Will takes a trip to the mental institution where Peter Ward was held, and discovers (snore) that he is Peter Ward! He was so violent, and so insane, that he couldn't stand trial for the crimes that everyone assumes he committed. As a result, the invisible liberal commies who run everything have decided the best thing is to release him on the streets so that he can go back to the decaying house where he lived with his family and scare the shit out of all the neighbors. This is where the storytelling goes from clichéd to outright bad. The head of the mental institution shows Will/Peter video footage of how violent he has been for five years, and informs him that he's a danger to himself and others. He has been deemed unfit to stand trial, but fit to be released into the community. In what universe is this possible? I realize the American system for dealing with mental illness is shoddy, but this is absolutely ridiculous.

So now we're supposed to believe that all the weird behavior we saw from Will's neighbors and the police was because they knew he was Peter Ward sitting around having hallucinations of his dead family. But for some reason, nobody has reported him to the authorities — he's broken into his old house, he's screaming and running around, but his neighbor Naomi Watts just looks at him with wistful sympathy and makes him some stew. Why doesn't she tell him that he's Peter Ward? Why don't the cops bring him back to his mental institution after they catch him terrorizing the neighbors multiple times?

Please don't ask these questions, because Peter needs to have an emotional epiphany in the middle of two half-formed movies that don't call for one.

Now Peter decides, since he has a whole half of the movie to get through still, that his new mission is to scream at the ghosts of his family until they tell him what happened the night of the murders. There are a lot of sequences that I suppose are intended to be surreal, or maybe a little scary, where his cute daughters suddenly grow bullet holes and wife Libby yells at Peter for being a bad dad. Plus, Peter is sad. His wonderful family is dead! And he isn't really writing a novel. Plus, his skin is much worse than we thought it was when he was Will.

And now, back to the pitiful remains of the genre movies that Sheridan was trying to make. You won't be surprised to discover that there is something that we are supposed to think of as a surprise to explain what happened to Peter. Just for fun, let's call it a twist ending even though when you see it you'll think you're watching a punchline from Home Alone. Honestly, if you bother to see this movie, you'll find that I'm not exaggerating at all when I compare it to that classic John Hughes movie about bumbling criminals. I don't guarantee a good time, but I do guarantee head-slappery.

By the time Peter has his epiphany, which he certainly doesn't deserve, you just want to slap everybody in the movie except for the teenagers who were doing the Satanic ritual in Peter's basement. I want to watch whatever movie they were in — while Peter was struggling to squeeze a book deal out of his emotional trauma, they were probably off fighting vampires in graveyards.

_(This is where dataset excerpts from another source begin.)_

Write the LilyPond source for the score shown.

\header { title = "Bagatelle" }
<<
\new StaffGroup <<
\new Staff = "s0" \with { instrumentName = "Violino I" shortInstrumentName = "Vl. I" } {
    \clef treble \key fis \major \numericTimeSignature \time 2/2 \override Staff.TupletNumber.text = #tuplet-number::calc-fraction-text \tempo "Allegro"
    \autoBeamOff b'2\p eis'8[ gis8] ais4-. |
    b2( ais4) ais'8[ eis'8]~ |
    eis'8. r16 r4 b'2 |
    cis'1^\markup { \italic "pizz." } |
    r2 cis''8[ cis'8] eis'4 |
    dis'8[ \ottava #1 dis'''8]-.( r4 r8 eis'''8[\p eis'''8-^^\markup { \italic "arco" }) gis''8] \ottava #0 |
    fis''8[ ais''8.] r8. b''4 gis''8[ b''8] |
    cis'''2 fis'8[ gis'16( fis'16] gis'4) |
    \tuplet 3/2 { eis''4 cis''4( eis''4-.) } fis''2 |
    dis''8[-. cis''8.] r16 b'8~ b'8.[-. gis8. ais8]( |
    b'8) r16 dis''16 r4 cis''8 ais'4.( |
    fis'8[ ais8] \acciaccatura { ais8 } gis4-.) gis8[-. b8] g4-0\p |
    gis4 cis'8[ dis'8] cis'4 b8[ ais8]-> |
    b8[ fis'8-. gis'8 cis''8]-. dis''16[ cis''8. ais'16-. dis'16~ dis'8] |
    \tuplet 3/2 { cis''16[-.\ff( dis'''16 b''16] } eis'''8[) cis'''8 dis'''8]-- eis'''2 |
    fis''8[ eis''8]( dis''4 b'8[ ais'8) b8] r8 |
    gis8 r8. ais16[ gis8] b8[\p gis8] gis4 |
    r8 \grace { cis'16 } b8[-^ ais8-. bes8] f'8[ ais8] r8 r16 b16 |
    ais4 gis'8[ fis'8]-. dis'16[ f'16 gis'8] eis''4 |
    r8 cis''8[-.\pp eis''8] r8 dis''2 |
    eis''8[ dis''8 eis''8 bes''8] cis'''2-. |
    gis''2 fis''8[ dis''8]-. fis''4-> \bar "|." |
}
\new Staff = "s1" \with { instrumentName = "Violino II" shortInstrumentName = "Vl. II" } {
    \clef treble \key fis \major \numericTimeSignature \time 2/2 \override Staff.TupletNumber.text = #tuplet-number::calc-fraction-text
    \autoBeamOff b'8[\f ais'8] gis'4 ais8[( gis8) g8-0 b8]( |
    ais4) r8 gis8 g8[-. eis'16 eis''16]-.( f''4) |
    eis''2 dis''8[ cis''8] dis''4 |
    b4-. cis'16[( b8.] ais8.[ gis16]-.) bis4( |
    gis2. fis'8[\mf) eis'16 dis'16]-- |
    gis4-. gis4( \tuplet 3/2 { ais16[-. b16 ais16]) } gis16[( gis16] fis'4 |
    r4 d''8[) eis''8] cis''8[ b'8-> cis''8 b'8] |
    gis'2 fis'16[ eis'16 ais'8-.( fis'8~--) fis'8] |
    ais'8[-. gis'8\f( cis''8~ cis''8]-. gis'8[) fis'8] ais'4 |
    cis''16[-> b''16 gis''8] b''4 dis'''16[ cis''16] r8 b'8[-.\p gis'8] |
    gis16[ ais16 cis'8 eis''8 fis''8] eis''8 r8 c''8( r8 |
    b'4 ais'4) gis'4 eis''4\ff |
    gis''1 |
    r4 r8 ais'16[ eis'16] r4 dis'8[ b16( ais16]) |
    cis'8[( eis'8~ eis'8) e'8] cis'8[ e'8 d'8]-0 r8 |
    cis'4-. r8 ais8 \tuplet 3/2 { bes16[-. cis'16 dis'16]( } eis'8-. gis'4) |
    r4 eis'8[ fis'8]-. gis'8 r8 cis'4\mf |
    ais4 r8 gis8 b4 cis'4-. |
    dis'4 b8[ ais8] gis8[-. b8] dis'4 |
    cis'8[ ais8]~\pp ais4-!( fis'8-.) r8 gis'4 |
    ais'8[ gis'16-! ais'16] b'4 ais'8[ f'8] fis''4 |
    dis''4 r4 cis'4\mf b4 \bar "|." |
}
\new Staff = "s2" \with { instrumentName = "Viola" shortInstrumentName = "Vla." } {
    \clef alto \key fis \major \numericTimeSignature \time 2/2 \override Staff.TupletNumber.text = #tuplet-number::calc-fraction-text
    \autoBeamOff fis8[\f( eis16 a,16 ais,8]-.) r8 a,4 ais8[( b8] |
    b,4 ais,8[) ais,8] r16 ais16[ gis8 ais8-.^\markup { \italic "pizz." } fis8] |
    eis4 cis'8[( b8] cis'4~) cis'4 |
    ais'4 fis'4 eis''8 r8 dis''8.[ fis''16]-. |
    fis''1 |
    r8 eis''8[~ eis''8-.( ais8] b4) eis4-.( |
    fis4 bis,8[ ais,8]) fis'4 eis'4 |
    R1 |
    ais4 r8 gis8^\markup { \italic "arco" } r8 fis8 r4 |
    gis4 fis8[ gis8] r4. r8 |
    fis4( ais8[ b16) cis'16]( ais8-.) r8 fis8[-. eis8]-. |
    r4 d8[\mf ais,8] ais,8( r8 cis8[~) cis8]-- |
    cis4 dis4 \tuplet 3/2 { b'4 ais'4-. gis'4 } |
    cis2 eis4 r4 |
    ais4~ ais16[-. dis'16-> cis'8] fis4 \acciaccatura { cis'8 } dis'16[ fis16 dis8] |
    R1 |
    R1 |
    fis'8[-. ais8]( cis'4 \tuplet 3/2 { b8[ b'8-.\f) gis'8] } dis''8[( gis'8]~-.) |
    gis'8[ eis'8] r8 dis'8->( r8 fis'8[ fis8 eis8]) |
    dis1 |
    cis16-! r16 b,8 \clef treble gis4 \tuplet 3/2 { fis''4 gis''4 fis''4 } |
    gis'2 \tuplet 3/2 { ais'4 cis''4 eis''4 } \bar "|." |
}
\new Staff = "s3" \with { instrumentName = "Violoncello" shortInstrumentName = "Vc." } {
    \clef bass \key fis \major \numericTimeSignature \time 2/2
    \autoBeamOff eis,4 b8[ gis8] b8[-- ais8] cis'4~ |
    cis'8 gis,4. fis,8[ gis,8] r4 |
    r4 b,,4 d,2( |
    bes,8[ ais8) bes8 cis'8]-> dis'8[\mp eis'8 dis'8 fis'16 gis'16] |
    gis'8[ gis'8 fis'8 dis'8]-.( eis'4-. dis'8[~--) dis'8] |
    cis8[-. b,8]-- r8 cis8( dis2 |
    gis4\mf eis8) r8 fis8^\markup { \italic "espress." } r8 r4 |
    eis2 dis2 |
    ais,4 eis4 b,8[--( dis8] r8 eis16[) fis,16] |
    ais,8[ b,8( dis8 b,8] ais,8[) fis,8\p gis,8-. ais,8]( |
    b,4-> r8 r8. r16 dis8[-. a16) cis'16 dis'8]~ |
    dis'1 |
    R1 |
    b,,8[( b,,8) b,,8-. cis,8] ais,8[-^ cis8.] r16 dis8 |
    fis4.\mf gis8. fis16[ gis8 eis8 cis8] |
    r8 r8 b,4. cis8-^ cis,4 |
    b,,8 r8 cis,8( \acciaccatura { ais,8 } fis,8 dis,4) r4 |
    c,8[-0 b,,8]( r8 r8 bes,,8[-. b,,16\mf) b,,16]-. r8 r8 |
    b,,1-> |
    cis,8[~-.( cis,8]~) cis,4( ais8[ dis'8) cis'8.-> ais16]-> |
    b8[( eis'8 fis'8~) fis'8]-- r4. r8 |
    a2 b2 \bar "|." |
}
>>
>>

As I said at the outset, this is the kind of movie that an art director makes after watching maybe one or two horror movies and deciding that he understands everything about the genre. As a result, you're left with something that looks, at best, cluelessly clichéd to people who are more familiar with the genre. And you don't need to be a horror aficionado to find the whole production incoherent and tone deaf. The fact is, Sheridan could have used all these great actors to tell a straightforward story about a man driven crazy with grief, coming to terms with what he has lost. That he tries to shoehorn that simple emotional core into genres that Stanley Kubrick and Martin Scorsese spent their careers mastering makes everybody involved in this film look like a fool.